LREA: Low-Rank Efficient Attention on Modeling Long-Term User Behaviors for CTR Prediction
Xin Song, Xiaochen Li, Jinxin Hu, Hong Wen, Zulong Chen, Yu Zhang, Xiaoyi Zeng, Jing Zhang
TL;DR
The paper tackles the challenge of leveraging long-term user history for CTR prediction without sacrificing online latency. It introduces Low-Rank Efficient Attention (LREA), a long-sequence attention mechanism based on low-rank decomposition and matrix absorption, paired with a non-negativity loss to preserve attention quality. By offline pre-compressing and caching representations, LREA enables fast online inference over very long sequences and demonstrates superior or competitive performance against state-of-the-art baselines on both public and industrial data, including meaningful online CTR and RPM gains with minimal latency overhead. This work enables practical deployment of full long-term user behavior modeling in real-time CTR systems, offering accuracy improvements at scale with controlled computation.
Abstract
With the rapid growth of user historical behavior data, user interest modeling has become a prominent aspect in Click-Through Rate (CTR) prediction, focusing on learning user intent representations.
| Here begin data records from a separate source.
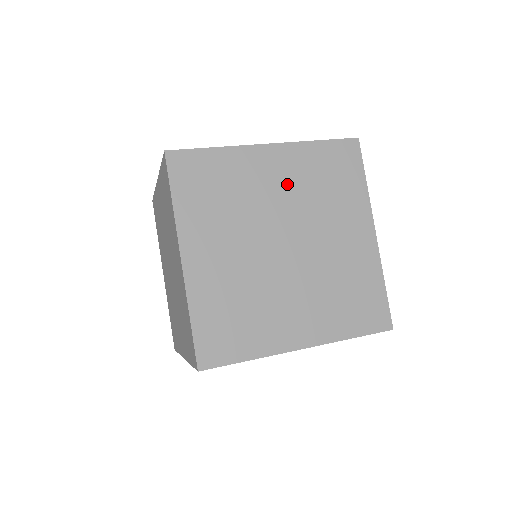
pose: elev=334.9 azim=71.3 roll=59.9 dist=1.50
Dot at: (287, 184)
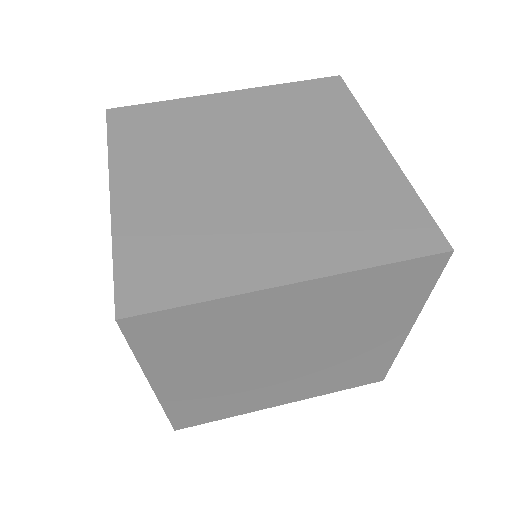
Dot at: (309, 316)
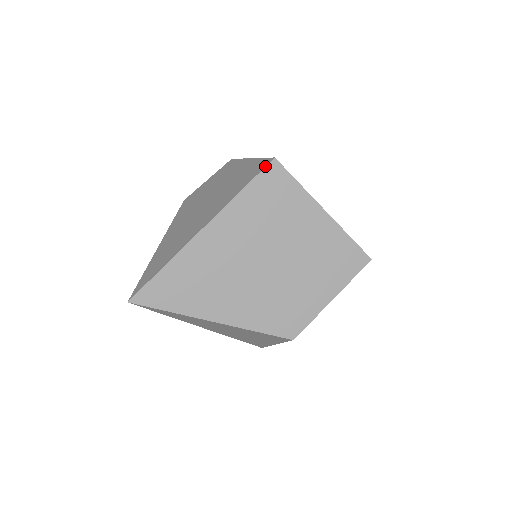
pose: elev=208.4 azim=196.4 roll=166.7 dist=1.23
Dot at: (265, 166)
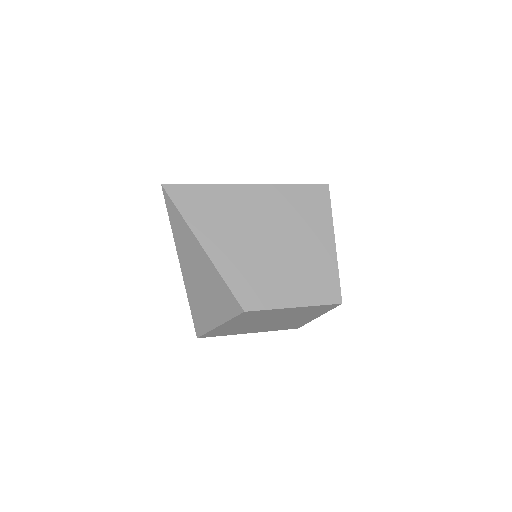
Dot at: (319, 184)
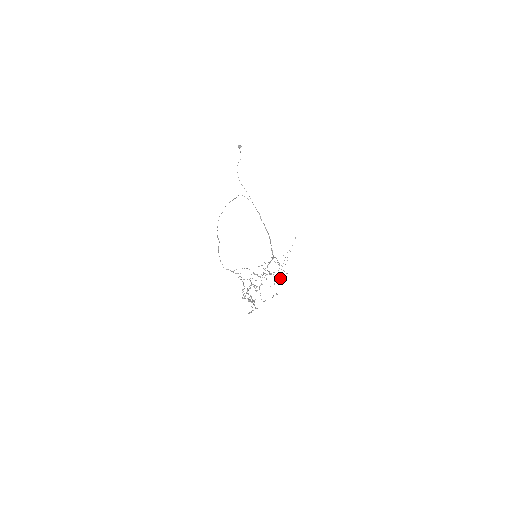
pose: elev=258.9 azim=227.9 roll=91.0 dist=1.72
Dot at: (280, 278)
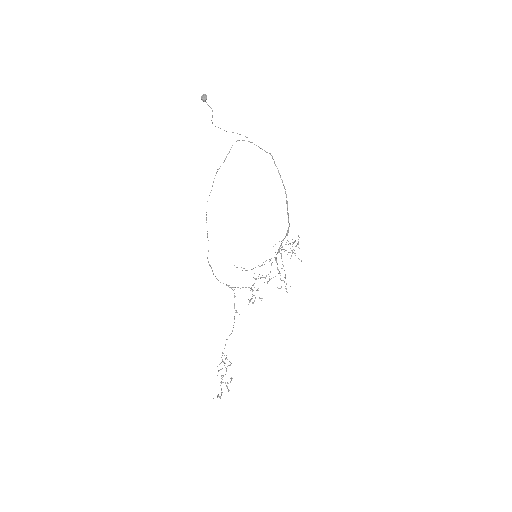
Dot at: (286, 284)
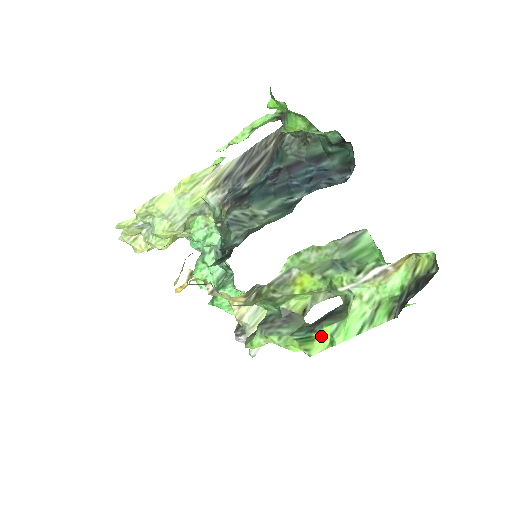
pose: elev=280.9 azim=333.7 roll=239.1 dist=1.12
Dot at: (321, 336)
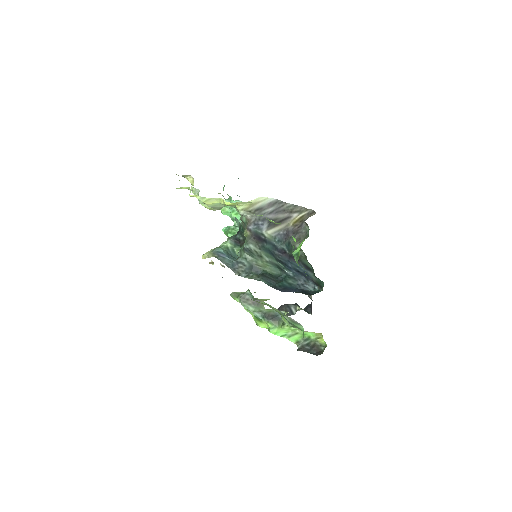
Dot at: (266, 324)
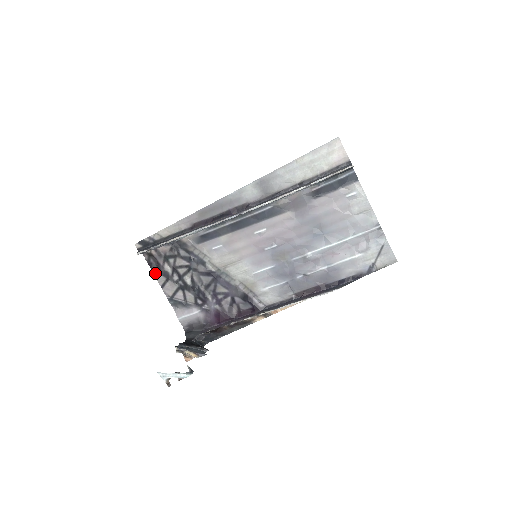
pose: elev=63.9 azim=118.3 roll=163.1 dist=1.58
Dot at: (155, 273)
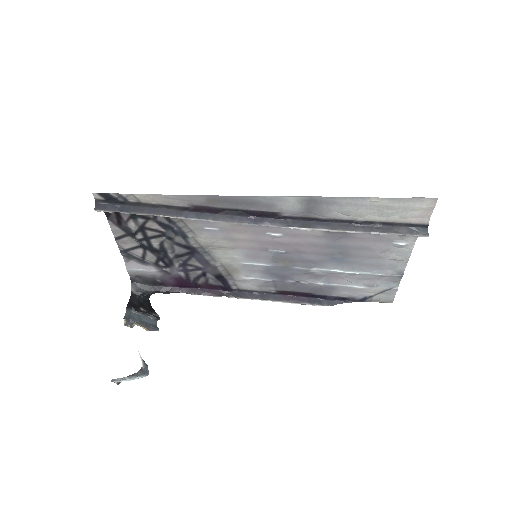
Dot at: (111, 224)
However, this complexity poses computational challenges, requiring a balance between model performance and acceptable response times for online services. Traditional methods often utilize filtering techniques. These techniques can lead to the loss of significant information by prioritizing top K items based on item attributes or employing low-precision attention mechanisms. In this study, we introduce LREA, a novel attention mechanism that overcomes the limitations of existing approaches while ensuring computational efficiency. LREA leverages low-rank matrix decomposition to optimize runtime performance and incorporates a specially designed loss function to maintain attention capabilities while preserving information integrity. During the inference phase, matrix absorption and pre-storage strategies are employed to effectively meet runtime constraints. The results of extensive offline and online experiments demonstrate that our method outperforms state-of-the-art approaches.